Researchers assembled a 38-parameter CyToF panel to provide a full characterization of T cells. They are adapting the panel in “shock and kill” studies to detect HIV expression and determine which cells are producing HIV before and after stimulation.
“One of the problems with this approach is that HIV reactivation can alternate the cellular phenotype,” Hunt said. “But the CyToF measurements will help us to identify the original phenotype of the cell.”
Future trials will explore role of TLRs in cure research
Greene, who also is co-director of the UCSF-Gladstone Center for AIDS Research, discussed other research efforts that describe how HIV remains latent and how TLRs can reactivate the reservoir. He highlighted studies with contradictory results, including one that indicated HIV latency accidentally occurs when cells retreat to a resting memory state at the time of infection, and another that suggested latency is a planned event and survival mechanism of the virus.
“It will be important to distinguish between these two models moving forward because it will have implications for how we try and prevent the reservoir from being formed in the first place,” he said.
A series of in vitro studies assessing the efficacy of TLRs demonstrated that TLR4 and TLR7 resulted in moderate yet consistent viral activation in dendritic and latently infected tonsil cells.

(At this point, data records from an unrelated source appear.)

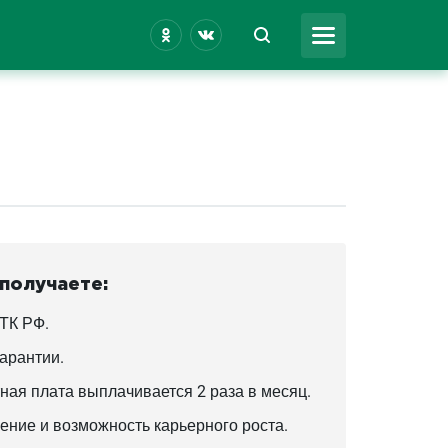
 получаете:
 ТК РФ.
арантии.
ная плата выплачивается 2 раза в месяц.
ение и возможность карьерного роста.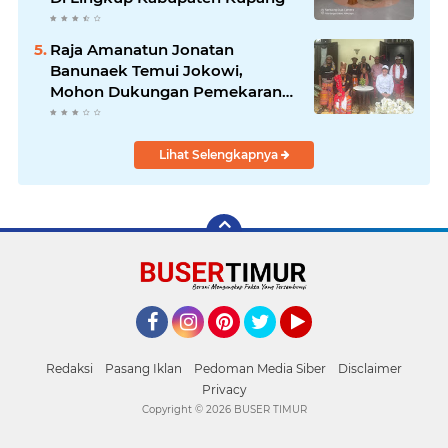
Raja Amanatun Jonatan
Banunaek Temui Jokowi,
Mohon Dukungan Pemekaran
Daerah Amanatun
Lihat Selengkapnya
Facebook
Instagram
Pinterest
Twitter
YouTube
Redaksi
Pasang Iklan
Pedoman Media Siber
Disclaimer
Privacy
Copyright ©
2026 BUSER TIMUR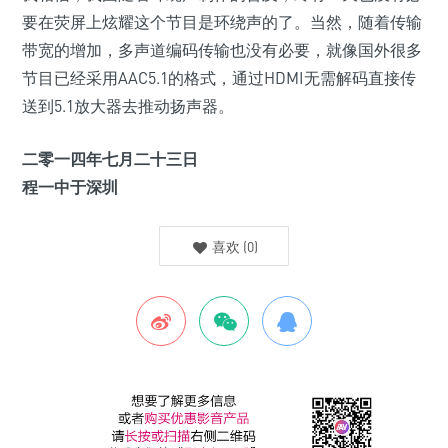
要在荧屏上炫耀这个节目是环绕声的了。当然，随着传输
带宽的增加，多声道编码传输也没有必要，就像国外很多
节目已经采用AAC5.1的格式，通过HDMI无需解码直接传
送到5.1放大器去推动扬声器。
二零一四年七月二十三日
程一中于深圳
喜欢
(
0
)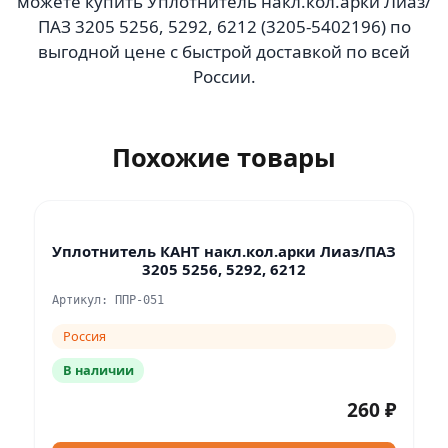
можете купить Уплотнитель накл.кол.арки Лиаз/
ПАЗ 3205 5256, 5292, 6212 (3205-5402196) по
выгодной цене с быстрой доставкой по всей
России.
Похожие товары
Уплотнитель КАНТ накл.кол.арки Лиаз/ПАЗ
3205 5256, 5292, 6212
Артикул: ППР-051
Россия
В наличии
260 ₽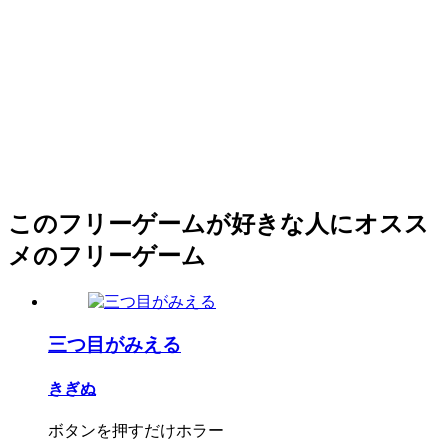
このフリーゲームが好きな人にオスス
メのフリーゲーム
三つ目がみえる
きぎぬ
ボタンを押すだけホラー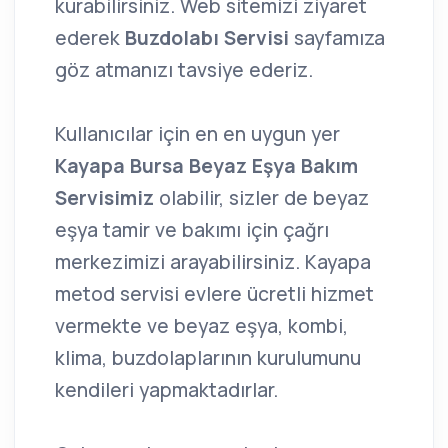
kurabilirsiniz. Web sitemizi ziyaret
ederek
Buzdolabı Servisi
sayfamıza
göz atmanızı tavsiye ederiz.
Kullanıcılar için en en uygun yer
Kayapa Bursa Beyaz Eşya Bakım
Servisimiz
olabilir, sizler de beyaz
eşya tamir ve bakımı için çağrı
merkezimizi arayabilirsiniz. Kayapa
metod servisi evlere ücretli hizmet
vermekte ve beyaz eşya, kombi,
klima, buzdolaplarının kurulumunu
kendileri yapmaktadırlar.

An in vivo study using latently infected cells from patients on long-term ART identified TLR4, TLR7, TLR8, TLR7/8 and TLR 9 as potential latency-reversing agents.
“Overall, several TLR agonists exhibit moderate ‘shocking’ activity in cells from HIV–infected individuals on ART,” Greene said. “However, these agents appear more active in vivo probably because they also act as adjuvants boosting the adaptive immune response against HIV. We don’t model that in vitro, but in vivo we’re seeing really interesting effects of these agents.”

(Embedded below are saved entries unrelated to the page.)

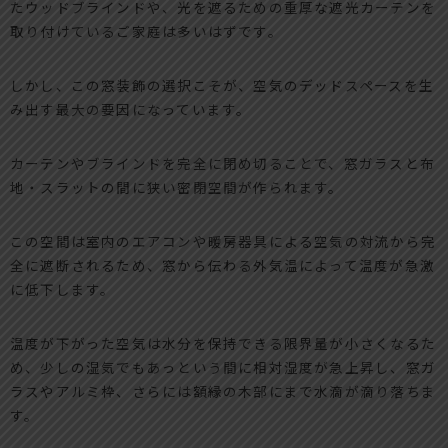
たウッドブラインドや、光を遮るための重厚な遮光カーテンを
取り付けているご家庭は多いはずです。
しかし、この窓装飾の選択こそが、空気のデッドスペースを生
み出す最大の要因になっています。
カーテンやブラインドを完全に閉め切ることで、窓ガラスと布
地・スラットの間に狭い密閉空間が作られます。
この空間は室内のエアコンや暖房器具による空気の対流から完
全に遮断されるため、窓から伝わる外気温によって温度が急激
に低下します。
温度が下がった空気は水分を保持できる限界量が小さくなるた
め、少しの湿気でもあっという間に相対湿度が急上昇し、窓ガ
ラスやアルミ枠、さらには額縁の木部にまで水滴が滴り落ちま
す。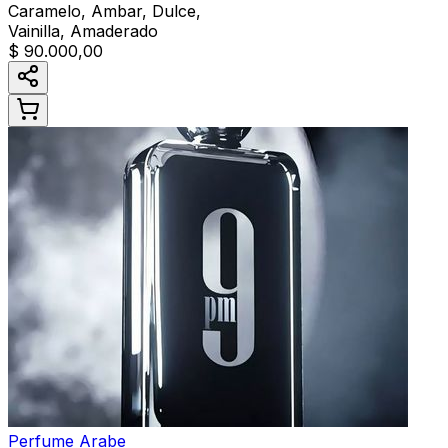
Caramelo, Ambar, Dulce,
Vainilla, Amaderado
$ 90.000,00
Perfume Arabe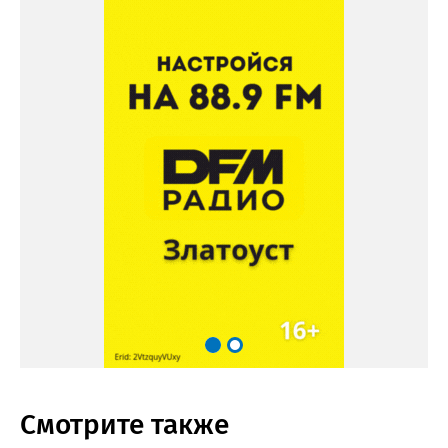
Смотрите также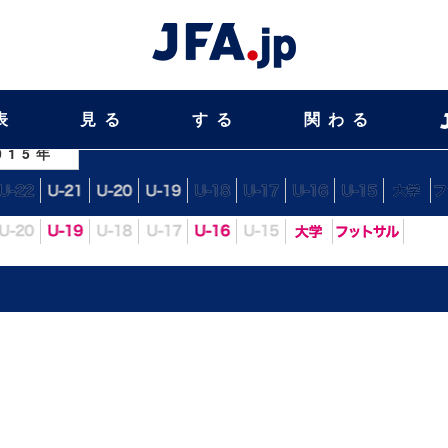
表
見る
する
関わる
015年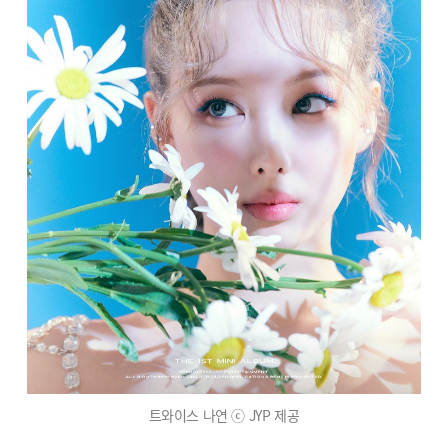
트와이스 나연 ⓒ JYP 제공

Steven Deeks, MD, professor of medicine at UCSF, discussed upcoming clinical trials that will further examine the use of TLRs. A study launching in January with support from the amfAR Institute, in collaboration with Gilead, will assess whether the drug Gs9620 — which was safe and effective in animal models — can stimulate TLR7 in patients with medium T-cell responses and boost the cell response to eliminate the virus. Study participants will be randomly assigned to receive Gs9620 or placebo and will be taken off therapy until viral rebound.
“This is controversial in the field, but we’re becoming comfortable with this,” Deeks said. “Almost all clinical studies that are going to look at cure in the modern era will probably have to require very careful, highly monitored interruptions of therapy.”
A second study assessing TLR9 will be conducted in the summer. Further down the line, amfAR will explore combinations of these approaches with a vaccine. The institute also is investigating how anti-inflammatory drugs in cancer and other therapies can enhance the impact of TLRs. Deeks said that a single drug may not lead to a cure. Instead, either gene therapy or combination regimens will be needed to achieve a durable remission.
“People often ask when we’re going to have a cure. I have no idea,” he said. “But to have a combination regimen that is viable and testable, which is the goal of our group now … I’m hoping we’re going to have that in the next few years. That’s an optimistic perspective. I started this job back in 1993. We went from a fatal disease to a disease that was controllable. No one in 1993 had any idea that we would actually be able to control the virus, but yet 3 years later we did. So, I’m optimistic that we will make great success.” - by Stephanie Viguers
Disclosures: Deeks receives research support from ViiV Healthcare, Merck and Gilead Sciences. Greene receives support from JT Pharma and volunteered effort without salary to the Accordia Global Health Foundation, which recently merged with Africare. Hunt received honoraria from Gilead and Merck for consulting. Pillai receives research support from Raindance Technologies. Volberding is a consultant and chairs the Data and Safety Monitoring Board for Merck.